(Beginning of STORED DATA)
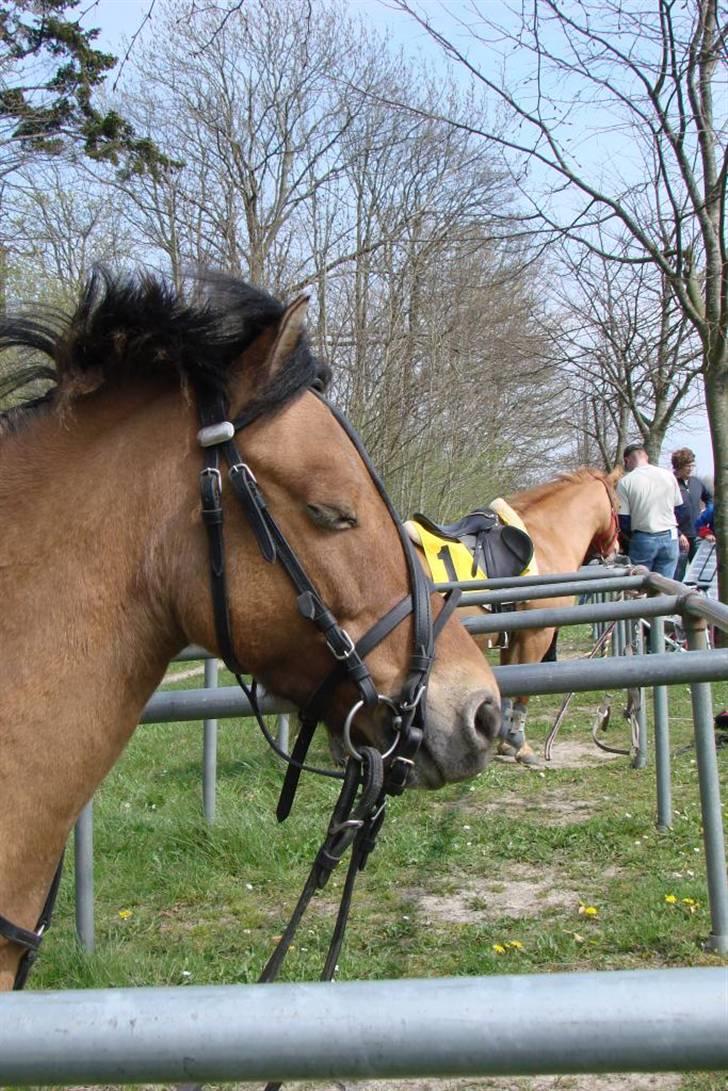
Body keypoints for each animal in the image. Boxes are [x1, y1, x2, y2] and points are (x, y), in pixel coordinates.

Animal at [410, 469, 619, 768]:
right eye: (619, 505)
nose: (616, 548)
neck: (546, 539)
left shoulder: (512, 634)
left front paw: (505, 740)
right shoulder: (537, 635)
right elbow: (526, 691)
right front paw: (520, 745)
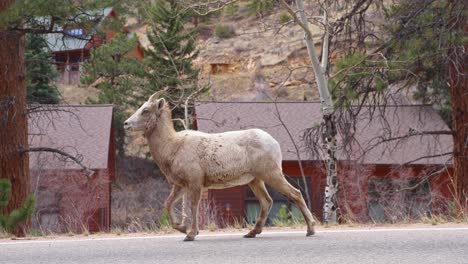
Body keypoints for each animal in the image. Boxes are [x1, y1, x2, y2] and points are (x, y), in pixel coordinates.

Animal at [124, 92, 314, 241]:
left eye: (145, 110)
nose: (126, 124)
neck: (173, 147)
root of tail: (274, 143)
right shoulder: (180, 185)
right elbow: (168, 204)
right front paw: (183, 229)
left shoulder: (195, 182)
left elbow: (193, 206)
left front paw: (190, 234)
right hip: (255, 180)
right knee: (267, 201)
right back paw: (251, 233)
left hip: (271, 174)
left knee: (295, 194)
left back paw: (310, 230)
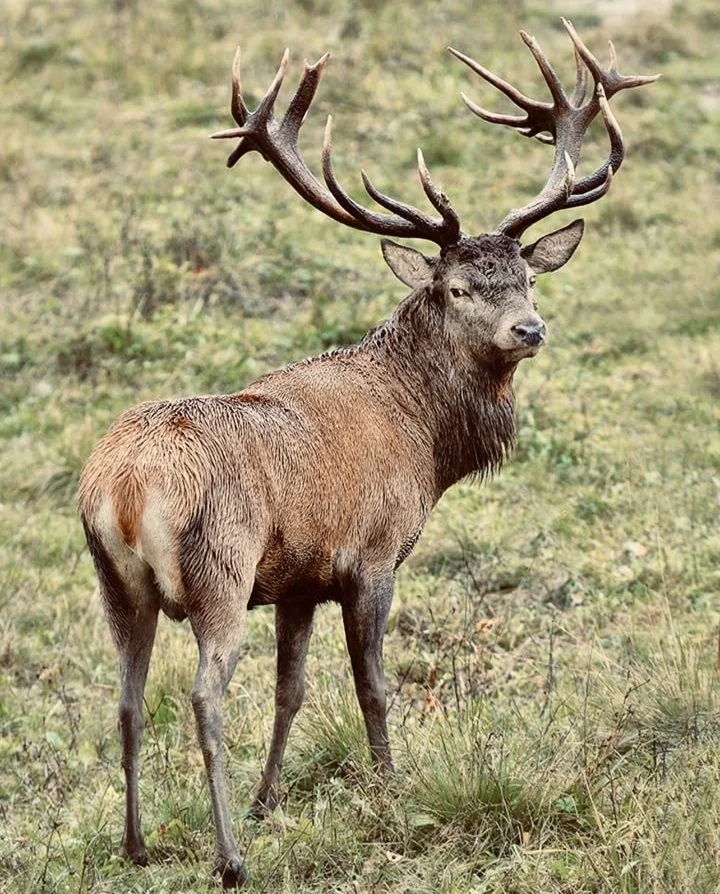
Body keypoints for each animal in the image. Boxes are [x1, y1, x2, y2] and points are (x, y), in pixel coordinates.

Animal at [78, 20, 657, 888]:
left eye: (526, 276)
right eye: (456, 288)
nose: (529, 329)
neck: (425, 440)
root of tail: (123, 486)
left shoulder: (295, 579)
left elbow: (291, 690)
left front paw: (268, 800)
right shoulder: (372, 554)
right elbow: (373, 686)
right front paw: (391, 791)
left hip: (119, 583)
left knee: (126, 698)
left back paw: (138, 843)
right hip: (218, 567)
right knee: (204, 696)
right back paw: (229, 859)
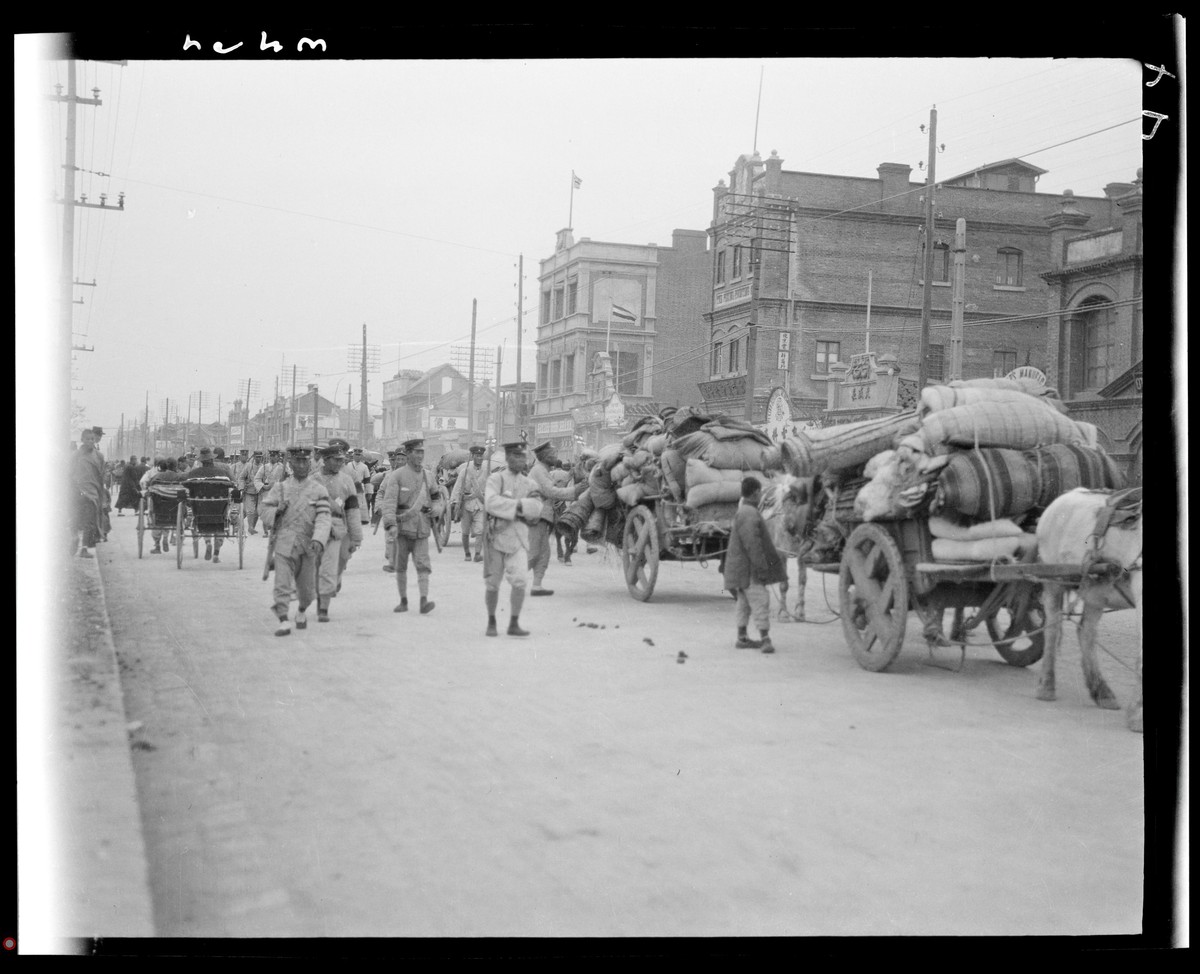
(End of STORED DATA)
— WORK TASK —
Copy the data exactly. Any picture it contains is to be omitted.

— FINAL ANSWER —
Body keypoints for each animal in the image. Boxes are [x1, y1, x2, y2] and points are (x, y), in pixel coordinates.

Animal at [410, 469, 619, 768]:
right eye: (619, 505)
nose: (616, 548)
neck: (546, 539)
left shoulder: (512, 634)
left front paw: (505, 740)
right shoulder: (537, 635)
right elbow: (526, 691)
right front paw: (520, 745)
Body keypoints for each animal in the image. Boxes are [x1, y1, x2, y2] and points are (x, y), in pixel coordinates.

Animal at [124, 92, 314, 241]:
left eye: (145, 110)
nose: (126, 124)
neck: (173, 147)
root of tail: (274, 143)
right shoulder: (180, 185)
right elbow: (168, 204)
right front paw: (183, 229)
left shoulder: (195, 182)
left elbow: (193, 206)
left front paw: (190, 234)
right hip: (255, 180)
right knee: (267, 201)
right back paw: (251, 233)
left hip: (271, 174)
left knee: (295, 194)
left back paw: (310, 230)
Body keypoints for each animal in the image. Boxes are [x1, y1, x2, y2] and points are (x, y), in pixel coordinates.

Animal at [78, 20, 657, 888]:
left eye: (526, 276)
right eye: (456, 288)
nose: (529, 329)
neck: (425, 440)
root of tail: (123, 486)
left shoulder: (295, 579)
left elbow: (291, 690)
left front paw: (268, 800)
right shoulder: (372, 554)
right elbow: (373, 686)
right front paw: (391, 791)
left hip: (119, 583)
left knee: (126, 698)
left back paw: (138, 843)
right hip: (218, 567)
right knee: (204, 696)
right back paw: (229, 859)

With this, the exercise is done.